In conjunction with our new exhibition Barbara Kasten: Stages, art historian and critic Alex Kitnick will explore the critical stakes of Barbara Kasten’s photographic series from the 1980s that artfully staged important works of American architecture, including Arata Isozaki’s Museum of Contemporary Art, Los Angeles and Richard Meier’s High Museum of Art in Atlanta. Created at the height of postmodern theory, Kasten's Architectural Sites submits iconic buildings to distorting angles and colored lights, thus transforming already vertiginous structures into truly illusory spaces. Kitnick argues that these photographs offer a unique form of criticism that seek to heighten—rather than deconstruct—the effects of an emerging Postmodernism, and that these effects that are increasingly familiar today.

 


Alex Kitnick teaches at Bard College, where he was recently appointed the Brant Family Fellow in Contemporary Arts. In 2010 he received his PhD from the Department of Art & Archaeology at Princeton University. From 2011 to 2012 he held a postdoctoral fellowship at the Getty Research Institute in Los Angeles. Kitnick's work frequently focuses on the intersection of art and architecture. He has edited numerous volumes including a collection of John McHale’s writings, The Expendable Reader: Articles on Art, Architecture, Design, and Media, 1951-1979, which was supported by a grant from the Graham Foundation, and October 136 on New Brutalism. He is a frequent contributor to ArtforumOctober, and Texte zur Kunst, among other publications.

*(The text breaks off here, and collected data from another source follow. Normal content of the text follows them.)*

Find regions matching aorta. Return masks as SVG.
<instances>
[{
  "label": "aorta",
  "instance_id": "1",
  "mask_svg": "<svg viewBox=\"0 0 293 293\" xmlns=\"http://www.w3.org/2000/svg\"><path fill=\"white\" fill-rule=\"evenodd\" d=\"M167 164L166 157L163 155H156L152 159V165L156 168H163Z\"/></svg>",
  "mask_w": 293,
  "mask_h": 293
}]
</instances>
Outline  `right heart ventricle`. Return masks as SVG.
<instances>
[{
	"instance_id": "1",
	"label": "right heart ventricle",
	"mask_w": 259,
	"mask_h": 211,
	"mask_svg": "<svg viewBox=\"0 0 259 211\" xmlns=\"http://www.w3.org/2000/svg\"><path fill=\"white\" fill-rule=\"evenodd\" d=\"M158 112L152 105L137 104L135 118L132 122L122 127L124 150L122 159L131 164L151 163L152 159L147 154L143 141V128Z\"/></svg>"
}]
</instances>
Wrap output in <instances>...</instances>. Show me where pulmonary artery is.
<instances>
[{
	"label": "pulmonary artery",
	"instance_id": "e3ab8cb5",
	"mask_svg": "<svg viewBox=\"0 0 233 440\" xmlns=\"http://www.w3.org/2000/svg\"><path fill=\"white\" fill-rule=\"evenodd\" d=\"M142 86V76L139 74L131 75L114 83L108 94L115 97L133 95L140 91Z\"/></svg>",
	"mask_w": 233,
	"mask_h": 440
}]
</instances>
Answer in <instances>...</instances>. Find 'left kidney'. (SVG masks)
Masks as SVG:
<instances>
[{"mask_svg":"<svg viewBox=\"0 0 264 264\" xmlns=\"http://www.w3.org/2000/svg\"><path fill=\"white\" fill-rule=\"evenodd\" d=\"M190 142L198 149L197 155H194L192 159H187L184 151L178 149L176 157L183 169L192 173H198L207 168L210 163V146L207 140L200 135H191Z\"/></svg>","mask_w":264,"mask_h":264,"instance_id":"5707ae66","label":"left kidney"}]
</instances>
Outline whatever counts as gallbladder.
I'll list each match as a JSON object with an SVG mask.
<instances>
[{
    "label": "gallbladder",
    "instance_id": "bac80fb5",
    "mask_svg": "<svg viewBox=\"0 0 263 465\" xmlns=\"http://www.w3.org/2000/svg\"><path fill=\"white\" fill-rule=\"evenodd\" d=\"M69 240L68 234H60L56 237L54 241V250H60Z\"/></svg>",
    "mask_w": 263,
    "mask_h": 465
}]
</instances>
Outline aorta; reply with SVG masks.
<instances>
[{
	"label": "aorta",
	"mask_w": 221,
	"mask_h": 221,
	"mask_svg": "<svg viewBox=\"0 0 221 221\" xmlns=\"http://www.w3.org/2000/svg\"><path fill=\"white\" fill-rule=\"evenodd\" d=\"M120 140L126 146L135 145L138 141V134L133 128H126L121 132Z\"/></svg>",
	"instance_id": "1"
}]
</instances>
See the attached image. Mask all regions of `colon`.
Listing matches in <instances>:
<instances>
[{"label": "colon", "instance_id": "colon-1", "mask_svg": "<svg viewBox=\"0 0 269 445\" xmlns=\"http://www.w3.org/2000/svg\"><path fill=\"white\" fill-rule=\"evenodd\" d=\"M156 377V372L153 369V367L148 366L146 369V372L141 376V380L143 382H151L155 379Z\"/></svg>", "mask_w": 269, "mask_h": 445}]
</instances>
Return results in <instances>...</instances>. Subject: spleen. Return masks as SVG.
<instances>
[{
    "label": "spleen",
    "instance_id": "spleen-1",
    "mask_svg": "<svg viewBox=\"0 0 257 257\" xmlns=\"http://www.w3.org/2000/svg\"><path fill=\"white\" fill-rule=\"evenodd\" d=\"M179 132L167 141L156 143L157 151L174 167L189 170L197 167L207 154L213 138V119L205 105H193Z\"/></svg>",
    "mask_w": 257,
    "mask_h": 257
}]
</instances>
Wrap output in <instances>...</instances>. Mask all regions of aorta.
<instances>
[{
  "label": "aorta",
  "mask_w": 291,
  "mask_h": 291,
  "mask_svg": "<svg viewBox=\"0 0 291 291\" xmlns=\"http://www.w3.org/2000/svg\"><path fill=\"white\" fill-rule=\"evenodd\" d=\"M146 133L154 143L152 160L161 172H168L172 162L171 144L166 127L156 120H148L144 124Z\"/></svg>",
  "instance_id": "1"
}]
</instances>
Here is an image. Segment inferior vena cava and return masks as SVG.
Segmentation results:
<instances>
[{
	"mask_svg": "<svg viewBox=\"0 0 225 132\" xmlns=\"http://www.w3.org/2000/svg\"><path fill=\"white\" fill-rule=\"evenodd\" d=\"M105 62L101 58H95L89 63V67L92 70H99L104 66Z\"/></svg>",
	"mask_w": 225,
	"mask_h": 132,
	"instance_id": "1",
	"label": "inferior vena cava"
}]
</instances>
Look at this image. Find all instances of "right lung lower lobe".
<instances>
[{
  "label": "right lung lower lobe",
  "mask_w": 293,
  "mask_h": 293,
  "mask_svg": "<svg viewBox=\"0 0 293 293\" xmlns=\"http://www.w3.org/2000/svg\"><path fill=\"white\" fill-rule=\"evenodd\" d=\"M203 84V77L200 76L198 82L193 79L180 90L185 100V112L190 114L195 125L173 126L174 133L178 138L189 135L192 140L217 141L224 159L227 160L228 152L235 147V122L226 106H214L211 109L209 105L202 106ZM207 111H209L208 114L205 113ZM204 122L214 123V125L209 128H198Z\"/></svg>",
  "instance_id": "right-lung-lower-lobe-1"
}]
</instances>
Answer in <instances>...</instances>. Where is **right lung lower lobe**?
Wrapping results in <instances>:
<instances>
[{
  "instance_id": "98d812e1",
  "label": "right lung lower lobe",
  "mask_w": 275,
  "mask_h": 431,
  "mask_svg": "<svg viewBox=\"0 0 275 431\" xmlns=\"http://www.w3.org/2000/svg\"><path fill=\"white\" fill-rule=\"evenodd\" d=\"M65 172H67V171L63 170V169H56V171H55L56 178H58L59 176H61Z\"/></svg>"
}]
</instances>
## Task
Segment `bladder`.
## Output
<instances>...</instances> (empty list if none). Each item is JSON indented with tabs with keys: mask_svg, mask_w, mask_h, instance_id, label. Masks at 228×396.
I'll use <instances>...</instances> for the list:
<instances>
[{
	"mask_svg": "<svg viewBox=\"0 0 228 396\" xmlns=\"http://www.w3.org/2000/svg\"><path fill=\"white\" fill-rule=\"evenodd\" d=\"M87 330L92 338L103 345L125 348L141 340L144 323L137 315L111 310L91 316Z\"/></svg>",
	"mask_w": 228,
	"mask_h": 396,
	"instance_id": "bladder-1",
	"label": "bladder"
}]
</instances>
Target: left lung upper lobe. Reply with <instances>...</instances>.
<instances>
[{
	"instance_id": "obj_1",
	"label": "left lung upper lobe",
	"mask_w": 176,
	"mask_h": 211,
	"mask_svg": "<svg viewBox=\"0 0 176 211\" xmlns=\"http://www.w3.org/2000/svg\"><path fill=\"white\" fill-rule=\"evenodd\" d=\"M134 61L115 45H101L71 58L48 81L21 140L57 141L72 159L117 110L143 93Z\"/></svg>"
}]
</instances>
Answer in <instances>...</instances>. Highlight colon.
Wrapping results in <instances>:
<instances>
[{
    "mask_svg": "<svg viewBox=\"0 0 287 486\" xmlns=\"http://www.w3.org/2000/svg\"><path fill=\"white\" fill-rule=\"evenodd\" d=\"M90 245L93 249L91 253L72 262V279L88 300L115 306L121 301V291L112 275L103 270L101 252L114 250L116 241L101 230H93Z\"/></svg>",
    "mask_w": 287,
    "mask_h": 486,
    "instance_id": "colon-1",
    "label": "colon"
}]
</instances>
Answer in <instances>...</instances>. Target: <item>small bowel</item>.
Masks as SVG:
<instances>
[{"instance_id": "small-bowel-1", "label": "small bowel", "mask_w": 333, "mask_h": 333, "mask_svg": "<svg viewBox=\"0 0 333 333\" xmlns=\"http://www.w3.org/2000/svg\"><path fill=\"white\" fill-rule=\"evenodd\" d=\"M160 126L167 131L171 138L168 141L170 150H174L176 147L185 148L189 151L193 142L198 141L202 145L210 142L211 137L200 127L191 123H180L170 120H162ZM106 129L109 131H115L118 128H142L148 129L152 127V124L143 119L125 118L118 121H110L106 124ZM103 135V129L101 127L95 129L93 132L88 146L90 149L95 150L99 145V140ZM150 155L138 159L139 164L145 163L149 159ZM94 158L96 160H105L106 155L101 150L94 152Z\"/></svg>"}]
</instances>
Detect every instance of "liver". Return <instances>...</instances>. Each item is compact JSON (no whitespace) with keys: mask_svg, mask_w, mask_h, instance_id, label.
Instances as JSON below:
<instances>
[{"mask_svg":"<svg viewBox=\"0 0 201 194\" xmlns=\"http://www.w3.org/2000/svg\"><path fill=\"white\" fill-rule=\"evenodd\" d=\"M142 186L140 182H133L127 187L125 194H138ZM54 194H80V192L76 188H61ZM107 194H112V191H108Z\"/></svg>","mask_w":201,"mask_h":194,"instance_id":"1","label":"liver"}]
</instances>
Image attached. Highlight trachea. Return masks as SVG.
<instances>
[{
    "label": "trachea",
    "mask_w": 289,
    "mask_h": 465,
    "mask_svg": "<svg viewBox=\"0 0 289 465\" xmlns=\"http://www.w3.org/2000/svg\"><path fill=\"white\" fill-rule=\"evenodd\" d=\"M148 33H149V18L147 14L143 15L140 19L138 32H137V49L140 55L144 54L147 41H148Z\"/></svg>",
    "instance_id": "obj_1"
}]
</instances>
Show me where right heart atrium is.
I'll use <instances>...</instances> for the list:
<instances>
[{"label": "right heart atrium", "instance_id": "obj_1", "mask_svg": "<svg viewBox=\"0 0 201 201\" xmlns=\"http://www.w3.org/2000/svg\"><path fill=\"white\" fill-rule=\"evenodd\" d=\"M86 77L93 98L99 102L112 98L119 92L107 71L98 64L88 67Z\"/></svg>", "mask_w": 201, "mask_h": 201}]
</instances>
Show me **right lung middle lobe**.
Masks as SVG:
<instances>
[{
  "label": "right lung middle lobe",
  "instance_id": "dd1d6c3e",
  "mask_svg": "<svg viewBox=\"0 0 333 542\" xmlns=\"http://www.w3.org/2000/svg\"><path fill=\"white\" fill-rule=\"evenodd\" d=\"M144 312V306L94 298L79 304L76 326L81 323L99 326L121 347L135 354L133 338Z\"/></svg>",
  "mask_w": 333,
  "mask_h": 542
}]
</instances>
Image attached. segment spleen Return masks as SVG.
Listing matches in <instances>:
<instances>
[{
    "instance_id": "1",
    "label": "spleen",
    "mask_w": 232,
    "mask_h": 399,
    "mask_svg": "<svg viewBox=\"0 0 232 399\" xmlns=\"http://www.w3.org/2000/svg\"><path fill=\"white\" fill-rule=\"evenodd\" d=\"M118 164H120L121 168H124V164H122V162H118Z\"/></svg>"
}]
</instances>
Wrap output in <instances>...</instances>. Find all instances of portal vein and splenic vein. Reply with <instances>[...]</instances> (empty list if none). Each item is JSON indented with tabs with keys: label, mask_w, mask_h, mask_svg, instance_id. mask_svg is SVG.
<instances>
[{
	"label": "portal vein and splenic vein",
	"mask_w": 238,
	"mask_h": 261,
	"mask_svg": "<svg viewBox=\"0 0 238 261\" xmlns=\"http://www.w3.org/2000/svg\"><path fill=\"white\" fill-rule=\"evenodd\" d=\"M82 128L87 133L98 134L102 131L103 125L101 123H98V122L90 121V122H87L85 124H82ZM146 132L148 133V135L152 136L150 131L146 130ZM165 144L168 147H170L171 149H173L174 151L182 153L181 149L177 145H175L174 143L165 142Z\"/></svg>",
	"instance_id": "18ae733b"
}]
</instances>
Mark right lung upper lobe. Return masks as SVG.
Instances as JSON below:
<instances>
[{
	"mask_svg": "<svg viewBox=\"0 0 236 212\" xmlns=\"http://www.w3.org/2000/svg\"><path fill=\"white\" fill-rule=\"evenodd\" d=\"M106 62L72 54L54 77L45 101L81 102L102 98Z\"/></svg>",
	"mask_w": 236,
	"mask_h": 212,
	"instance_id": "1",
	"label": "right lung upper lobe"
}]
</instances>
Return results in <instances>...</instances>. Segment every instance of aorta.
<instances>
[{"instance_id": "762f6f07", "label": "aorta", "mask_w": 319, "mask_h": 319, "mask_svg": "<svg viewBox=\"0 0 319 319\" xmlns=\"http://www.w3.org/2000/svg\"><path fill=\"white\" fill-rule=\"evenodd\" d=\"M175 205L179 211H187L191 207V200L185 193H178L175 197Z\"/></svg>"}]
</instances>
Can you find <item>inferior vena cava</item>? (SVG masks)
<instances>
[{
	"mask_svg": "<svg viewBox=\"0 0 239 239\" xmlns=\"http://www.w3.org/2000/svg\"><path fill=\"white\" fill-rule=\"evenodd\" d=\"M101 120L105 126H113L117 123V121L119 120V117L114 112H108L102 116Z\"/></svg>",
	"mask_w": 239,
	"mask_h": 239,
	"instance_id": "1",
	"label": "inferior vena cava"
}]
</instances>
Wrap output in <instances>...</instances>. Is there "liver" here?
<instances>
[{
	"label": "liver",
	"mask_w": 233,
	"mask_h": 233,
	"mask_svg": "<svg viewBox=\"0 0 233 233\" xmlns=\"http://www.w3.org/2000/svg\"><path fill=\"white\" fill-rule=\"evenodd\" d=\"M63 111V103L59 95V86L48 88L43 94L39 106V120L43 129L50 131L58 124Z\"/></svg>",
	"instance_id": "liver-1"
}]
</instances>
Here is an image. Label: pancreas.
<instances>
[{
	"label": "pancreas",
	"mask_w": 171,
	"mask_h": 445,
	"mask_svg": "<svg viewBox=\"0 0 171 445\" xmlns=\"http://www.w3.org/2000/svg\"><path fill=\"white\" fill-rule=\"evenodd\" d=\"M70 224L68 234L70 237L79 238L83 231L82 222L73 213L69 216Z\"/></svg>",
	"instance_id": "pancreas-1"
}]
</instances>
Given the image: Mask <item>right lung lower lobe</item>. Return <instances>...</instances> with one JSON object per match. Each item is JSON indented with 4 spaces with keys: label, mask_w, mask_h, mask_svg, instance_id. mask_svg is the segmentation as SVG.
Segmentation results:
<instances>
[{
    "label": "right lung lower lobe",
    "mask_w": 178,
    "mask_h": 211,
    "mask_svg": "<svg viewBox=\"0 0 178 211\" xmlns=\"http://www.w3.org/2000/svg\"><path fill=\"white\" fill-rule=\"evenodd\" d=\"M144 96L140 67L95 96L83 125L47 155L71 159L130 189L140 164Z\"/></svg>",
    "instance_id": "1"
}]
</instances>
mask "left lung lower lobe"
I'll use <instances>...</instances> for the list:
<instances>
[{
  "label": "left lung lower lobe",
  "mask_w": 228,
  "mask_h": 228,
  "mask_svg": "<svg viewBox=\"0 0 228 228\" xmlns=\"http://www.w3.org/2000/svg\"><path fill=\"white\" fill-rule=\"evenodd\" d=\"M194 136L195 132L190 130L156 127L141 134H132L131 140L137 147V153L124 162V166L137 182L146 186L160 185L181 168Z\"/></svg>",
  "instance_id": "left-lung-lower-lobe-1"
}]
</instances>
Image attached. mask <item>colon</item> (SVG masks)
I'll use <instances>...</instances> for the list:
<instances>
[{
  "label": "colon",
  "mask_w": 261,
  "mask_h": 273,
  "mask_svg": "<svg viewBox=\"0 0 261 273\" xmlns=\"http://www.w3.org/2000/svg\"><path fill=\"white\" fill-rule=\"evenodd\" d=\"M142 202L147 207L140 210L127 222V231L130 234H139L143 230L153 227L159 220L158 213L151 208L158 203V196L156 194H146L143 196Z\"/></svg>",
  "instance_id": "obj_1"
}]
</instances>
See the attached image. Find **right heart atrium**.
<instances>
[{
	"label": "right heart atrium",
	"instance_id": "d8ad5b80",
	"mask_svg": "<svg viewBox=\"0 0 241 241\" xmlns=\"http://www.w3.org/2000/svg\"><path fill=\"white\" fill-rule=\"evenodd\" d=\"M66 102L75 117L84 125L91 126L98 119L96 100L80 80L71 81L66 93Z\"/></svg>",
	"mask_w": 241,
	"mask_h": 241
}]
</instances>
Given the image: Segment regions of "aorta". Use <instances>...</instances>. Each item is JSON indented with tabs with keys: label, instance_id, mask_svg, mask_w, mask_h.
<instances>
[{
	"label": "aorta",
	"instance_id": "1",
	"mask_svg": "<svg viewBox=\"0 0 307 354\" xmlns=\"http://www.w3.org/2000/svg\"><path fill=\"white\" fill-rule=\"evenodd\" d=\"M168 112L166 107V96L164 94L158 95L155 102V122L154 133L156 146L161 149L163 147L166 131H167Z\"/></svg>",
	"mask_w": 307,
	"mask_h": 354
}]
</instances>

Related Grant: 2011 Individual Grant to Alex Kitnick for the publication “The Expendable Reader: John McHale on Art, Architecture, Design, and Media, 1951-1979" (Sourcebook Series, GSAPP Books, 2011).

Image: Barbara Kasten, "Architectural Site 17, August 29, 1988", 1988. Cibachrome. 60 X 50 inches. Location: High Musem of Art, Atlanta, GA. Architect: Richard Meier. Courtesy of the artist.

For more information on the exhibition, Barbara Kasten: Stages, click here.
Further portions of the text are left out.